Department of Pediatrics, Ajou University School of Medicine, Suwon, Korea.
Department of Obstetrics & Gynecology, Konkuk University School of Medicine, Seoul, Korea.
J Korean Med Sci. 2022 Mar 14;37(10):e77. doi: 10.3346/jkms.2022.37.e77.
Herein, we aimed to evaluate the maternal mortality ratio and perinatal mortality rate for different perinatal medical care service areas (PMCSAs), which were established by considering their geographical accessibility to maternal-fetal intensive care units (MFICUs) and neonatal intensive care units (NICUs), and to compare the PMCSAs according to their accessibility to these perinatal care services.
Based on the 70 hospital service areas (HSAs) across the country confirmed through the Dartmouth Atlas methodology analysis and gathering of expert opinions, the PMCSAs were designated by merging HSAs without MFICUs and NICUs to the nearest HSA that contained MFICUs and NICUs, based on which MFICU and NICU could be reached within the shortest amount of time from population-weighted centroids in HSAs. PMCSAs where 30% or more of the population could not access MFICUs and NICUs within 60 minutes were identified using the service module ArcGIS and were defined as having access vulnerability.
Thirty-three of 70 HSAs in the country did not contain MFICUs and NICUs, and 39 PMCSAs were finally derived by merging 70 HSAs. Ten of 39 PMCSAs (25.6%) were classified as having access vulnerability to MFICUs and NICUs. The national maternal mortality ratio was 9.42, with the highest ratio seen in the region of Wonju (25.86) and the lowest in Goyang (2.79).

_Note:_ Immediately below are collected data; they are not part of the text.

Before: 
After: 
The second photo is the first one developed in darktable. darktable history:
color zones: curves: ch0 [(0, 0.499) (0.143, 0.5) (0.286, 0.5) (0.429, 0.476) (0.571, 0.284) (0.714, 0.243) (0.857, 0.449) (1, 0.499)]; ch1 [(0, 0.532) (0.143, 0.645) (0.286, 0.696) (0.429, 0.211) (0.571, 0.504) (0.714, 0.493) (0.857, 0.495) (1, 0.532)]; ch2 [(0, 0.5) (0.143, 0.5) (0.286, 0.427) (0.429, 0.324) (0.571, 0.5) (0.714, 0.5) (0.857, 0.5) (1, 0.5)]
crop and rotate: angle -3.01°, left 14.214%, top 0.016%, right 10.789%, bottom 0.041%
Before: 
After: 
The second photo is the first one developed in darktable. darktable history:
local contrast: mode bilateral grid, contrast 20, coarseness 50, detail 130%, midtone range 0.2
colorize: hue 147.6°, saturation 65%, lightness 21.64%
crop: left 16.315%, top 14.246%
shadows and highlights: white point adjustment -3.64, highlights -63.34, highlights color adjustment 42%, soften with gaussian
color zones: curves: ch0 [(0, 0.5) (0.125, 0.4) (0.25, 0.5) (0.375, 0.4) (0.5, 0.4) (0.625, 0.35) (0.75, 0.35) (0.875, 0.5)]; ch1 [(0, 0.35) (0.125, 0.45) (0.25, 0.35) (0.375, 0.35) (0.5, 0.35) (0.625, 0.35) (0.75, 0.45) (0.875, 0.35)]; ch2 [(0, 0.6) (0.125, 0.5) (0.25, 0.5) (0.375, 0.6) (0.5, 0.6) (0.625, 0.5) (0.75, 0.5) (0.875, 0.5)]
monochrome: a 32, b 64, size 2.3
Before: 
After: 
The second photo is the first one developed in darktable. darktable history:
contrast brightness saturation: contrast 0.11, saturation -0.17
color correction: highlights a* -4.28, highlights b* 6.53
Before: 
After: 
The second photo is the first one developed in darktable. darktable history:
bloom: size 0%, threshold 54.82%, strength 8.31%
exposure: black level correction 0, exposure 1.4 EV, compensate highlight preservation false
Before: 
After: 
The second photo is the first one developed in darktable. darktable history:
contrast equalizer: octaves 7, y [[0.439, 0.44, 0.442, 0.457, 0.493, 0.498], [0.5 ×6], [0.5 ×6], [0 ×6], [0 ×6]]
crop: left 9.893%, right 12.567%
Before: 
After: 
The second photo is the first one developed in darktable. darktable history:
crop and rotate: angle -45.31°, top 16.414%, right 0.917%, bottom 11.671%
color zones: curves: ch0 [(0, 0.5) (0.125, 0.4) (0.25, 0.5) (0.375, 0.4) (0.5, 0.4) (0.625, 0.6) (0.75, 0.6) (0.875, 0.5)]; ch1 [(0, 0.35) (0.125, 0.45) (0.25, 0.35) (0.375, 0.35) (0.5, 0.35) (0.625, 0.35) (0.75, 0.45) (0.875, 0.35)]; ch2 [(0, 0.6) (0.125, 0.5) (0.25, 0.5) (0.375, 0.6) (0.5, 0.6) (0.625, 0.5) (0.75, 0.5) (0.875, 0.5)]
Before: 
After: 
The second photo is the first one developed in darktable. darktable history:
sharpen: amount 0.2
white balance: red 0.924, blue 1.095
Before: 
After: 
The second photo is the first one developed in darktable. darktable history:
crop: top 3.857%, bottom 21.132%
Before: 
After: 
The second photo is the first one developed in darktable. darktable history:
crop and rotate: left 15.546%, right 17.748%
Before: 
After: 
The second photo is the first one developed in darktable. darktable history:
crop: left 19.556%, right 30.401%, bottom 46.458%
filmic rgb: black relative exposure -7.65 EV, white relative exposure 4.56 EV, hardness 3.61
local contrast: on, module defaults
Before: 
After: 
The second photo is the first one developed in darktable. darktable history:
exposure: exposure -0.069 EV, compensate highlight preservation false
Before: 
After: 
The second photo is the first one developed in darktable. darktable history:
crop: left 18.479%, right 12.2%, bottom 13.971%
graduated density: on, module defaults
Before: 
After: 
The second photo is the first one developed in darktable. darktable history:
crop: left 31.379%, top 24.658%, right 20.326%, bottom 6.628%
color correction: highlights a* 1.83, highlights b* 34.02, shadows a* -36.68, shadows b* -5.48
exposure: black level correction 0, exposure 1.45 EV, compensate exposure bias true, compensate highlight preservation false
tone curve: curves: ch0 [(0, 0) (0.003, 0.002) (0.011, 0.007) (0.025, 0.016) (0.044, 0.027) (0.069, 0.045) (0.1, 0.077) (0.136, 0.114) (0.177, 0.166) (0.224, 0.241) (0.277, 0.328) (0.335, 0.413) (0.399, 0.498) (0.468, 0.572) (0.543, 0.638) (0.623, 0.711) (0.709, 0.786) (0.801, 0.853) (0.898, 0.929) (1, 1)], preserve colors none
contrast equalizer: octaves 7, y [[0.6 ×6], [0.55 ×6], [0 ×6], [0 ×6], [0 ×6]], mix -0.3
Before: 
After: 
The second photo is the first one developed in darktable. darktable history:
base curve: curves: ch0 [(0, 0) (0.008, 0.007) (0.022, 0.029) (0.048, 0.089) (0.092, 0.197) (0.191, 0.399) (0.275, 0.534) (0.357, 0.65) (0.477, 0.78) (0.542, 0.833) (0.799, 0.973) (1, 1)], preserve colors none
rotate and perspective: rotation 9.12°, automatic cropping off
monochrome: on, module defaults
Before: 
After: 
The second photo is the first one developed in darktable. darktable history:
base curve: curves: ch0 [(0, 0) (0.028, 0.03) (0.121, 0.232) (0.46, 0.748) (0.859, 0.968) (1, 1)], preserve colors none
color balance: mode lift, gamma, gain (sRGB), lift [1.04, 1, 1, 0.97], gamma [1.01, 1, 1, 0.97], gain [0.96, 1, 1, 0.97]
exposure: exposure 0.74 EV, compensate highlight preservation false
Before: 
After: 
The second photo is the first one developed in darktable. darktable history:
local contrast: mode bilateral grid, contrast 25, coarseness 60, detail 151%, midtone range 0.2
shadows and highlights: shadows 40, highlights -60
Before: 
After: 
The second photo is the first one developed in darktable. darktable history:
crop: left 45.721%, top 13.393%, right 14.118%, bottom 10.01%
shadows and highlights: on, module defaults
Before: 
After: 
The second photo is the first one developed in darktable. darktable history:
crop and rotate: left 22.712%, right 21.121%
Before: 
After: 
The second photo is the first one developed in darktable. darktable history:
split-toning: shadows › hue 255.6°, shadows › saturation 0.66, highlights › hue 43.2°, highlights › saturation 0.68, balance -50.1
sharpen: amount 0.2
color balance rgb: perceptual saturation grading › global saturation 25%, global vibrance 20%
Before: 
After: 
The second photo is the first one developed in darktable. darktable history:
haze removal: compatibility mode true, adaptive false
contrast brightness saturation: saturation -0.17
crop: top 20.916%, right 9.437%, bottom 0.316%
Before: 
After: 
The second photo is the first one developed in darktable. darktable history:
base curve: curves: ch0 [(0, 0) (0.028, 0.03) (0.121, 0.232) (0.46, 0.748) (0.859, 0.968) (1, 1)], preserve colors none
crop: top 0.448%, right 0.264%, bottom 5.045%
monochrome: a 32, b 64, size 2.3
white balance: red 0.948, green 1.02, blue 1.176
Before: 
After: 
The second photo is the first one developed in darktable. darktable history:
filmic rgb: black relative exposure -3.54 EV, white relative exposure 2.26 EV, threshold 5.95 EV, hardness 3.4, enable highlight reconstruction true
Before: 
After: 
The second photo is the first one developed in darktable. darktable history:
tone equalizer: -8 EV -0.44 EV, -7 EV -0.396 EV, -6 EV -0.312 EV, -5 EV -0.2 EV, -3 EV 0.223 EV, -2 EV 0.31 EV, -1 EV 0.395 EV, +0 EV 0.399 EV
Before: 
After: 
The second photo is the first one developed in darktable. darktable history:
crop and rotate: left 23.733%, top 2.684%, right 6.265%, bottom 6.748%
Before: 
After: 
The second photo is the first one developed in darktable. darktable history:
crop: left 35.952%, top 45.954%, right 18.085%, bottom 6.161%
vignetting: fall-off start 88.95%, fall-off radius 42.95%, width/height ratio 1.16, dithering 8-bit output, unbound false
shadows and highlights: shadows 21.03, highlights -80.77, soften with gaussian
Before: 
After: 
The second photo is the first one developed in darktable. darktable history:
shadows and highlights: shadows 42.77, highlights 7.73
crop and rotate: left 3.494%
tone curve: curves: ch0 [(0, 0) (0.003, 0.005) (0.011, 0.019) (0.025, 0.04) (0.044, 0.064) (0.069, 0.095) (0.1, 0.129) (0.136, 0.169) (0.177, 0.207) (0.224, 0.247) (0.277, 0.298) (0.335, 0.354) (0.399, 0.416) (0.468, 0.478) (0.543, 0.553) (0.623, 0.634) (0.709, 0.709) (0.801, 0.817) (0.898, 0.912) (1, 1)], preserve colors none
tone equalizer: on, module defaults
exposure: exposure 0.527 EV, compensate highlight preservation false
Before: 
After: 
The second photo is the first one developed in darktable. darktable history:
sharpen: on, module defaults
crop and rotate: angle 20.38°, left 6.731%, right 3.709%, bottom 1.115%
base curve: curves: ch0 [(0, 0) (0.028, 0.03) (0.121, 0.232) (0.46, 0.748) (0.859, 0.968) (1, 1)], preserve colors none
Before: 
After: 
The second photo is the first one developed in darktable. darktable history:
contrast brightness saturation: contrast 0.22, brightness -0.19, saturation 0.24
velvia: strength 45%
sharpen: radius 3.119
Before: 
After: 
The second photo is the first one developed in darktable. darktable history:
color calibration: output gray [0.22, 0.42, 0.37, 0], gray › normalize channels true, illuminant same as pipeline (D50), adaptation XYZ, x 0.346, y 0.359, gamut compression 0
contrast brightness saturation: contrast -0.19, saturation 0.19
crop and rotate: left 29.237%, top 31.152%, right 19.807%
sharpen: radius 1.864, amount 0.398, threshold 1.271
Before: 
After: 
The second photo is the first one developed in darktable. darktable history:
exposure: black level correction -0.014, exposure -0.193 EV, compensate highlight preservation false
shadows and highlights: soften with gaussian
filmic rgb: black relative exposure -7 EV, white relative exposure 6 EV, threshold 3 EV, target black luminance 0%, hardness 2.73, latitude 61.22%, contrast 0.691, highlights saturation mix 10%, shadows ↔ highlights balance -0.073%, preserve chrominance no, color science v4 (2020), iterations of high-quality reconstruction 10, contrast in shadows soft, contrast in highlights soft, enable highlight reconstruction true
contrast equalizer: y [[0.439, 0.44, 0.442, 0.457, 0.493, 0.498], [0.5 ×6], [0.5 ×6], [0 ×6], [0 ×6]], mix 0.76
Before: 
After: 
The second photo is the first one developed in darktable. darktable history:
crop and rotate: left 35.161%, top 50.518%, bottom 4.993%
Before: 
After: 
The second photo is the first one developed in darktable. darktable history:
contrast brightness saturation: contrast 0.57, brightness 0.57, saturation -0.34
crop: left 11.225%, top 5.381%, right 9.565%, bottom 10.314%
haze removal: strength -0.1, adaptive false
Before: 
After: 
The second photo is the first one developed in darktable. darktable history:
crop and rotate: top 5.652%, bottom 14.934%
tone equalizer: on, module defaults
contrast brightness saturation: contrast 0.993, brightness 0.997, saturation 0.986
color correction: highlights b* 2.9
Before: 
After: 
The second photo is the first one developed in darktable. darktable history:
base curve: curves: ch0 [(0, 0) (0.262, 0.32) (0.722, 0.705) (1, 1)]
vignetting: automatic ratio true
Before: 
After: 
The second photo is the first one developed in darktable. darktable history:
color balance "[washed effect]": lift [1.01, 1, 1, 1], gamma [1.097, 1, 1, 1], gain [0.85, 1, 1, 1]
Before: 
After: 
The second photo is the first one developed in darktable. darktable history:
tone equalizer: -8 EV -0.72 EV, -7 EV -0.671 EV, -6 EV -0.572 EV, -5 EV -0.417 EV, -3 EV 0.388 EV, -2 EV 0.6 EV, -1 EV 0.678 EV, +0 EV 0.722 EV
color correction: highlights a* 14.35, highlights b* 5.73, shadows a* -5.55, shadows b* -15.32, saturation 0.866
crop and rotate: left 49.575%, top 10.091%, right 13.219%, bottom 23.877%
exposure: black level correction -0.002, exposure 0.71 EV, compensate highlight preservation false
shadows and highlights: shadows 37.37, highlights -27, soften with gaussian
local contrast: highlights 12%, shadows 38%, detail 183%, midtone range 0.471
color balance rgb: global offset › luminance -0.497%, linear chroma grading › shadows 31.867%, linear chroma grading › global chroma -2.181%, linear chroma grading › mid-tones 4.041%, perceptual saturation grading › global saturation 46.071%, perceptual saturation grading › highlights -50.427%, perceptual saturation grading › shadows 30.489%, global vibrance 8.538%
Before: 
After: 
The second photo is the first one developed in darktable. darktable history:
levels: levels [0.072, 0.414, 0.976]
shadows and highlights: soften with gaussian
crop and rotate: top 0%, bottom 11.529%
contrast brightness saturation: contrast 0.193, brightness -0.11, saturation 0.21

The national perinatal mortality rate was 2.86, with the highest and lowest rates observed in the Gunsan (4.04) and Sejong (1.99) regions, respectively. The perinatal mortality rates for areas vulnerable and invulnerable to maternal and neonatal healthcare accessibility were 2.97 and 2.92, respectively, but there was no statistically significant difference in this rate ( = 0.789). The maternal mortality ratio for areas vulnerable and invulnerable to maternal and neonatal healthcare accessibility were 14.28 and 9.48, respectively; this ratio was significantly higher in areas vulnerable to accessibility ( = 0.022).
Of the PMCSAs across the country, 25.6% (10/39) were deemed to be vulnerable to MFICU and NICU accessibility. There was no difference in the perinatal mortality rate between the vulnerable and invulnerable areas, but the maternal mortality ratio in vulnerable areas was significantly higher than that in invulnerable areas.
本研究旨在评估不同围产期医疗保健服务区(PMCSAs)的孕产妇死亡率和围产儿死亡率,这些服务区是根据其到孕产妇-胎儿重症监护病房(MFICU)和新生儿重症监护病房(NICU)的地理可达性来设立的,并根据这些围产期保健服务的可达性来比较这些 PMCSAs。
基于通过达特茅斯地图集方法分析和征求专家意见确定的全国 70 个医院服务区(HSAs),通过合并没有 MFICU 和 NICU 的 HSAs 到最近的包含 MFICU 和 NICU 的 HSA,根据这一点,可以在 HSAs 人口加权质心的最短时间内到达 MFICU 和 NICU,从而指定 PMCSAs。使用服务模块 ArcGIS 确定 30%或更多人口在 60 分钟内无法到达 MFICU 和 NICU 的 PMCSAs,并将其定义为具有可达性脆弱性。
全国 70 个 HSAs 中有 33 个不包含 MFICU 和 NICU,最终通过合并 70 个 HSAs 得出 39 个 PMCSAs。其中 10 个(25.6%)被归类为 MFICU 和 NICU 可达性脆弱。全国孕产妇死亡率为 9.42,其中最高的是沃雄(25.86),最低的是高阳(2.79)。全国围产儿死亡率为 2.86,其中最高和最低的分别是群山(4.04)和世宗(1.99)。可达性脆弱和不易达性脆弱的围产儿死亡率分别为 2.97 和 2.92,但差异无统计学意义(=0.789)。可达性脆弱和不易达性脆弱的孕产妇死亡率分别为 14.28 和 9.48,可达性脆弱的孕产妇死亡率明显更高(=0.022)。
全国的 PMCSAs 中,25.6%(10/39)被认为是 MFICU 和 NICU 可达性脆弱的地区。脆弱和不易达地区的围产儿死亡率没有差异,但脆弱地区的孕产妇死亡率明显高于不易达地区。